> _Your instructions_:
Return, without pictures, the lines from the start of the data through the one that contains "Per Capita Authorized, CCF(4-6".

[[ Material supplied, beginning ]]

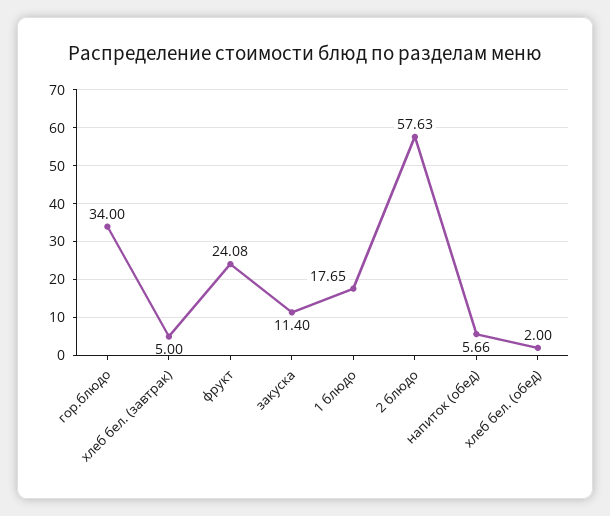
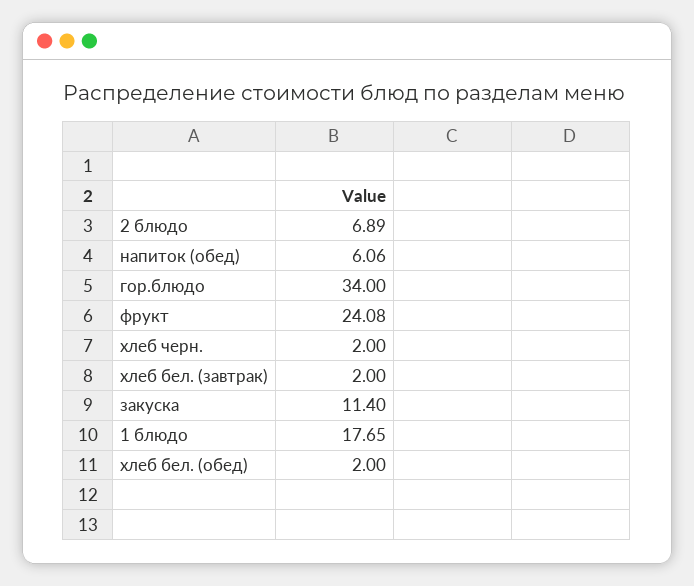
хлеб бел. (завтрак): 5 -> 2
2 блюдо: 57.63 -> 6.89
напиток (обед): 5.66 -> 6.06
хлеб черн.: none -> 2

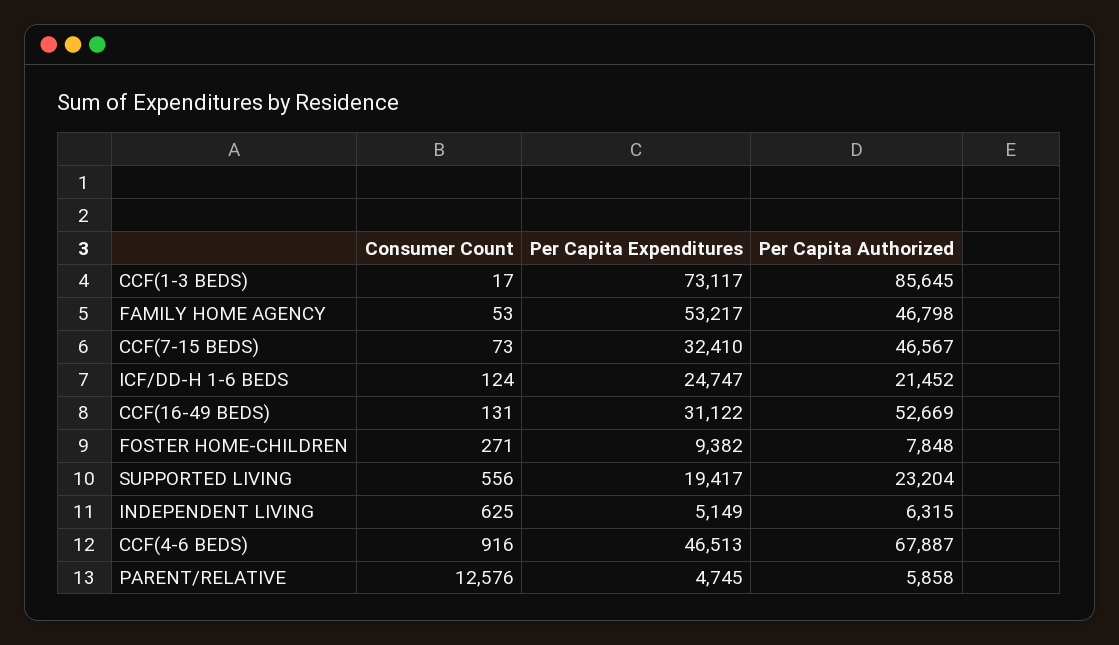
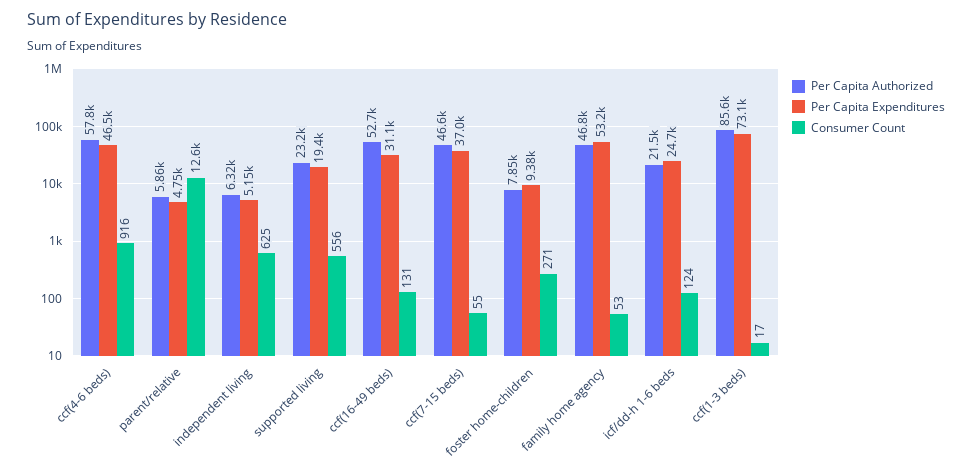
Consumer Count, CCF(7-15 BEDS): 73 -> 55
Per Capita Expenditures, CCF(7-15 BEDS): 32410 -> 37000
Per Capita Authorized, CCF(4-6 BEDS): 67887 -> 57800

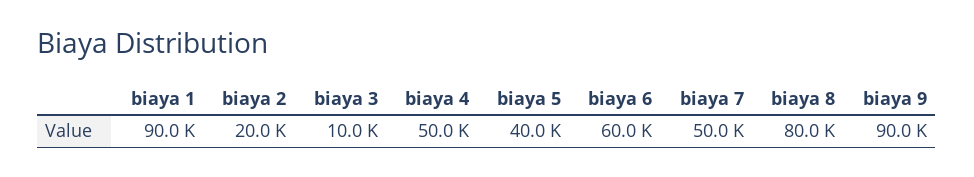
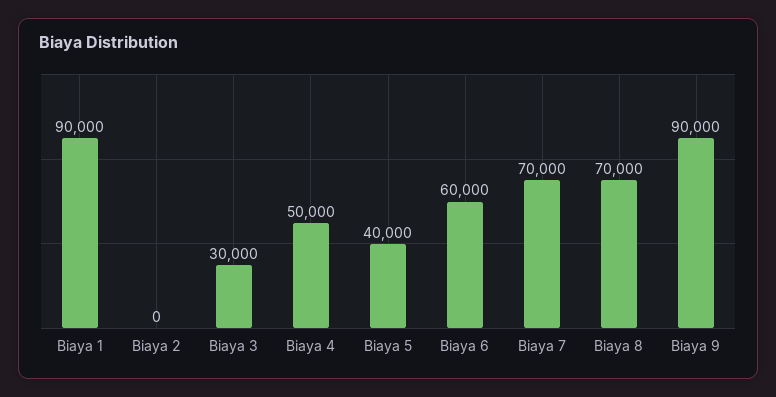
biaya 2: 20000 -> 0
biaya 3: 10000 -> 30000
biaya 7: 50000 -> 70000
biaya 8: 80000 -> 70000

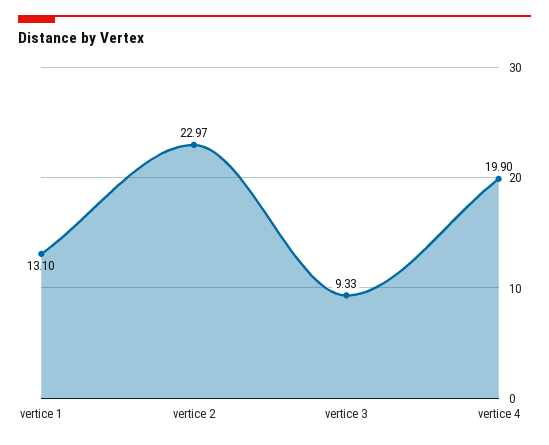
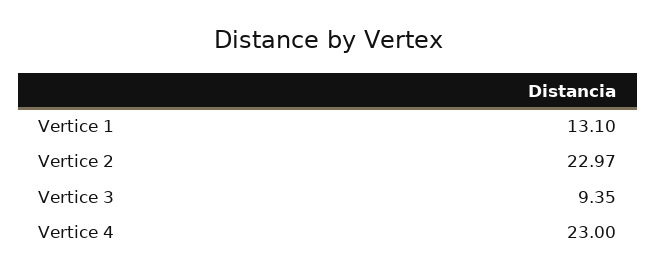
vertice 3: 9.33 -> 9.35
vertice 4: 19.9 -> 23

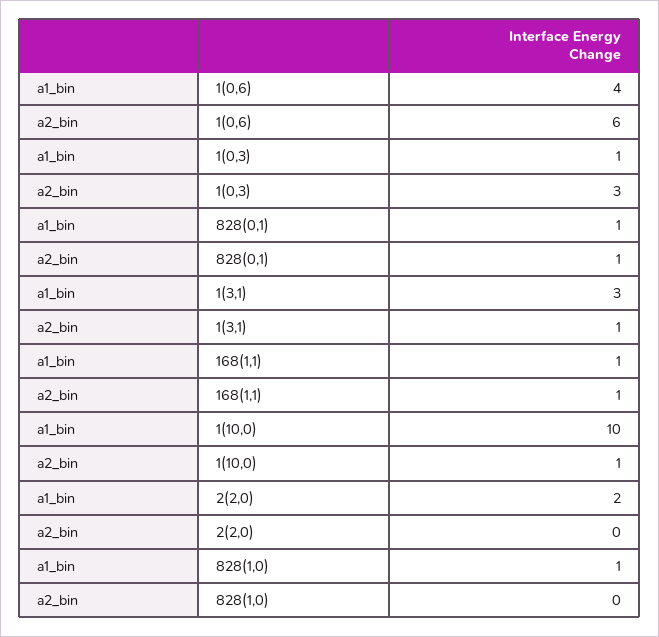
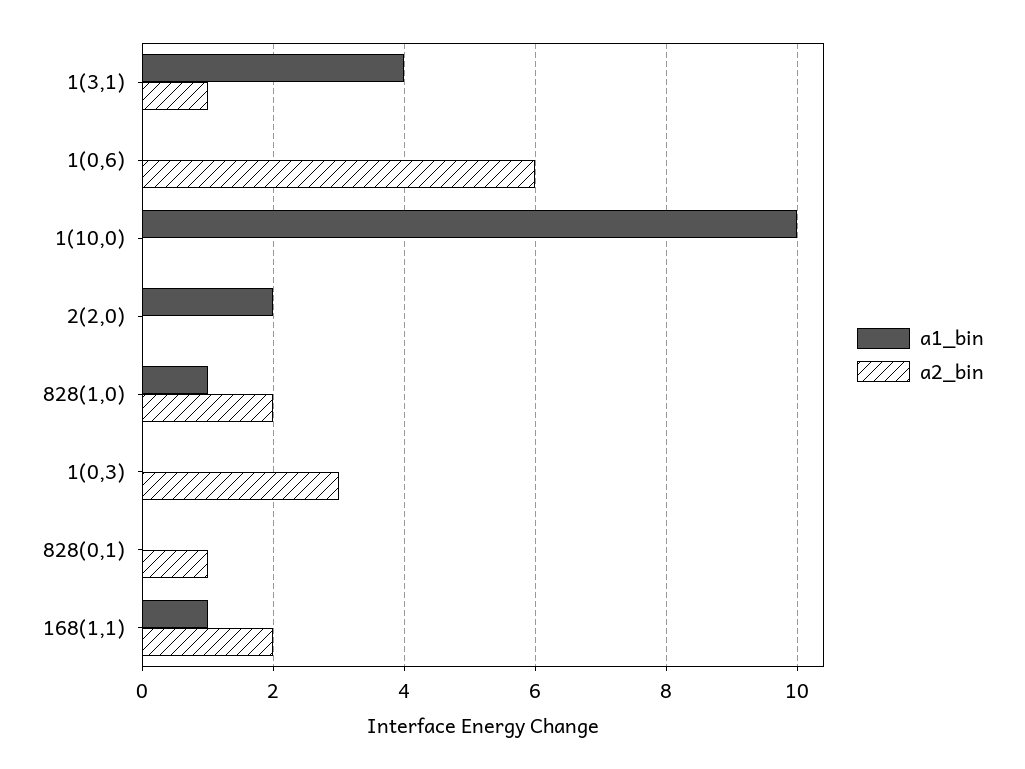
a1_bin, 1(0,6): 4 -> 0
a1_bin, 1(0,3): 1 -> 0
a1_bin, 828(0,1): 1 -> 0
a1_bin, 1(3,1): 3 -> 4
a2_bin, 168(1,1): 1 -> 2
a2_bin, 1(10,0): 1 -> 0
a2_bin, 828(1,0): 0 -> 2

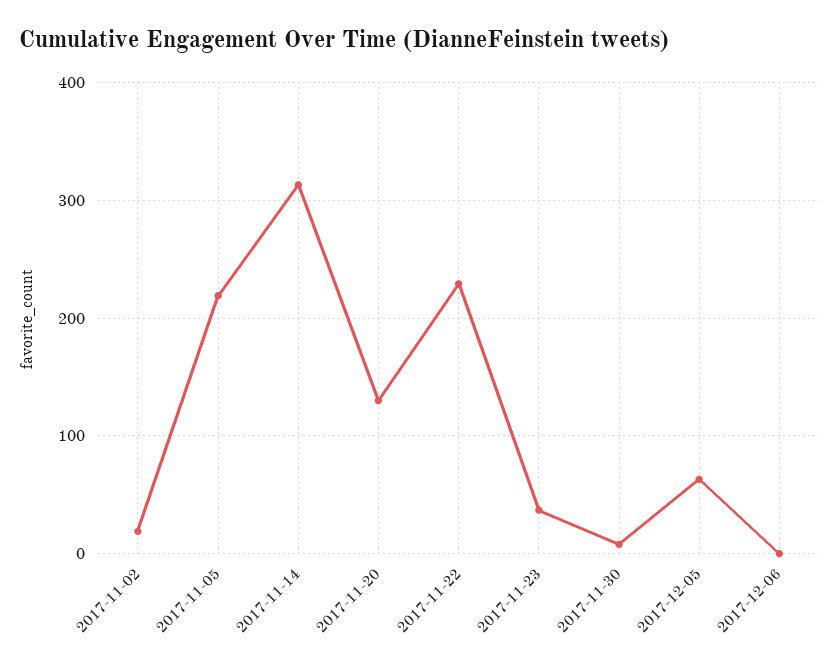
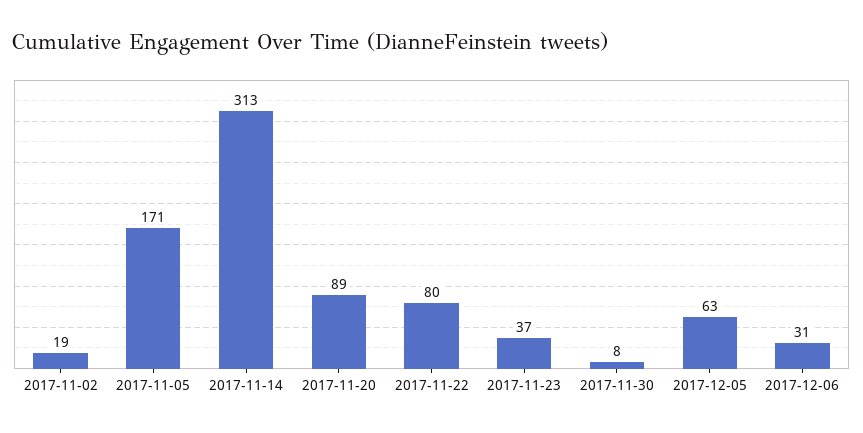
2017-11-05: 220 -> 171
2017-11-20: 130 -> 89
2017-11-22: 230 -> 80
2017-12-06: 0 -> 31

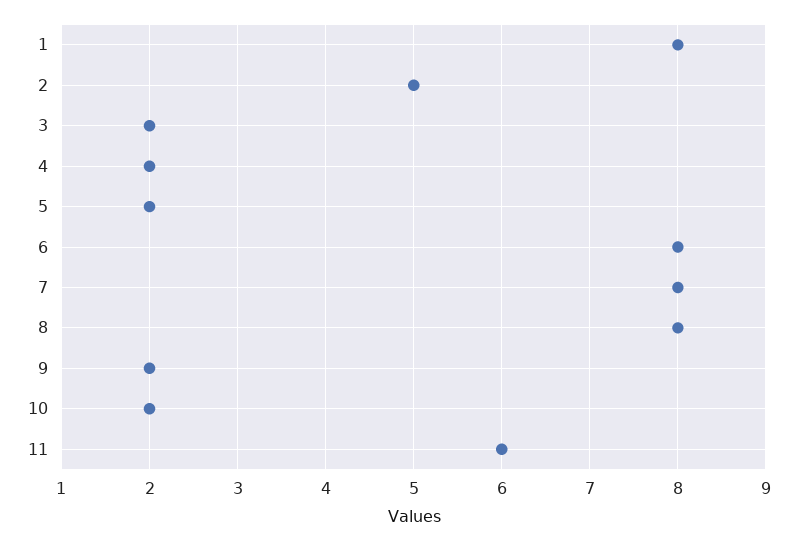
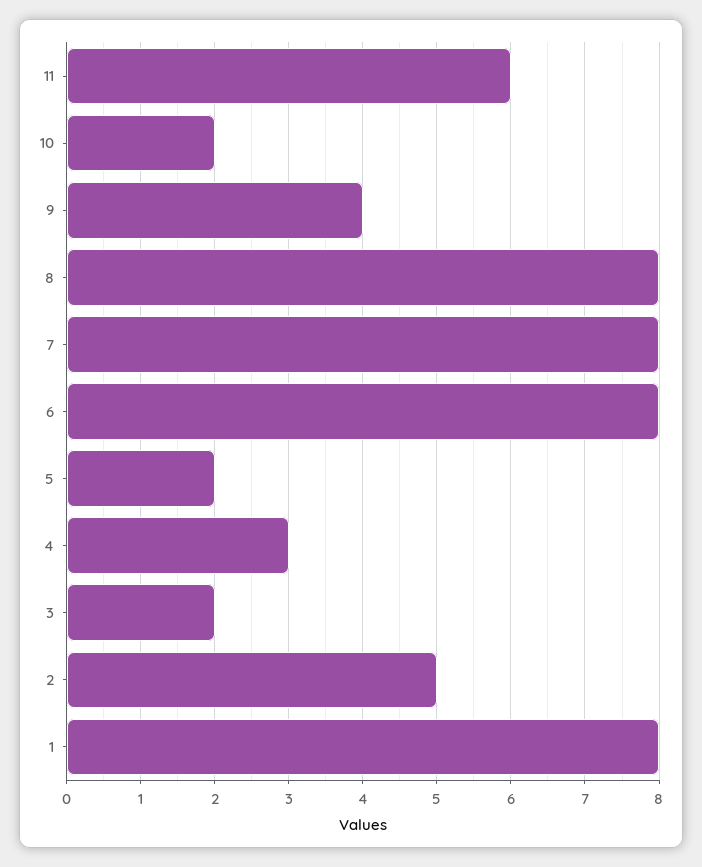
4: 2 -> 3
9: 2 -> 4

[[ Material supplied, end ]]

> _Reply to the exercise_:
хлеб бел. (завтрак): 5 -> 2
2 блюдо: 57.63 -> 6.89
напиток (обед): 5.66 -> 6.06
хлеб черн.: none -> 2

Consumer Count, CCF(7-15 BEDS): 73 -> 55
Per Capita Expenditures, CCF(7-15 BEDS): 32410 -> 37000
Per Capita Authorized, CCF(4-6 BEDS): 67887 -> 57800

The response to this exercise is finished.